**EXERCISE**. Two lines mark the range in the entries below: the one holding "здійснювати обробку відповідних" and the one holding "персональних даних третім". Set down those two and all lines between them, exactly.

**PROVIDED RECORDS**.
- - - - -

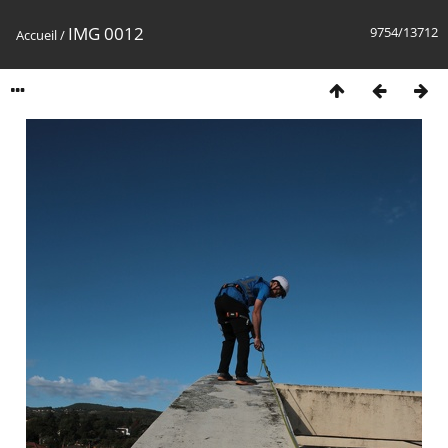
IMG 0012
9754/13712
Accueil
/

- - - - -

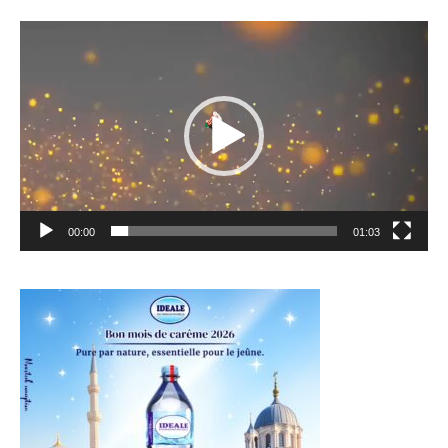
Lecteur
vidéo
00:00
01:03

- - - - -

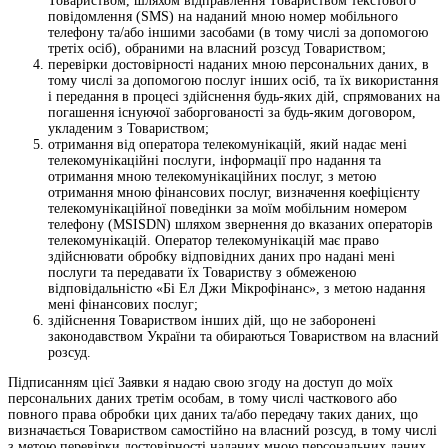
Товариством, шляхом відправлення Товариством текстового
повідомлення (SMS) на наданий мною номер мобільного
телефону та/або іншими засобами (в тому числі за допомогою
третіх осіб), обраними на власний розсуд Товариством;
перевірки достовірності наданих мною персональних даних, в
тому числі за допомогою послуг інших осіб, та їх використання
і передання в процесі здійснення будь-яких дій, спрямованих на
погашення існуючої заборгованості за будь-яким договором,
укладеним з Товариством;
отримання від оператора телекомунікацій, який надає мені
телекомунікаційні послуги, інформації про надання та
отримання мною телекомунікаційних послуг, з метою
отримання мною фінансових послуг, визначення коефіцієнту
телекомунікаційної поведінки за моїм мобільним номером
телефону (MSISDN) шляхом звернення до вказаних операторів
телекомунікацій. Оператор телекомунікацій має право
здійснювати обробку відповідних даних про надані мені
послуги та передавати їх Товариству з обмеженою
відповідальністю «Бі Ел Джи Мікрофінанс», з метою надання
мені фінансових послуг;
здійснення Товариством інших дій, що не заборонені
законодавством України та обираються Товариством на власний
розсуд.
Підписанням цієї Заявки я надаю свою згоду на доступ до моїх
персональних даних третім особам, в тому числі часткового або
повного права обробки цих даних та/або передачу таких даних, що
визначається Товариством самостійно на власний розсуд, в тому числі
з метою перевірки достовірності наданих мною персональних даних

- - - - -

**RESPONSE TO THIS TASK**.
здійснювати обробку відповідних даних про надані мені
послуги та передавати їх Товариству з обмеженою
відповідальністю «Бі Ел Джи Мікрофінанс», з метою надання
мені фінансових послуг;
здійснення Товариством інших дій, що не заборонені
законодавством України та обираються Товариством на власний
розсуд.
Підписанням цієї Заявки я надаю свою згоду на доступ до моїх
персональних даних третім особам, в тому числі часткового або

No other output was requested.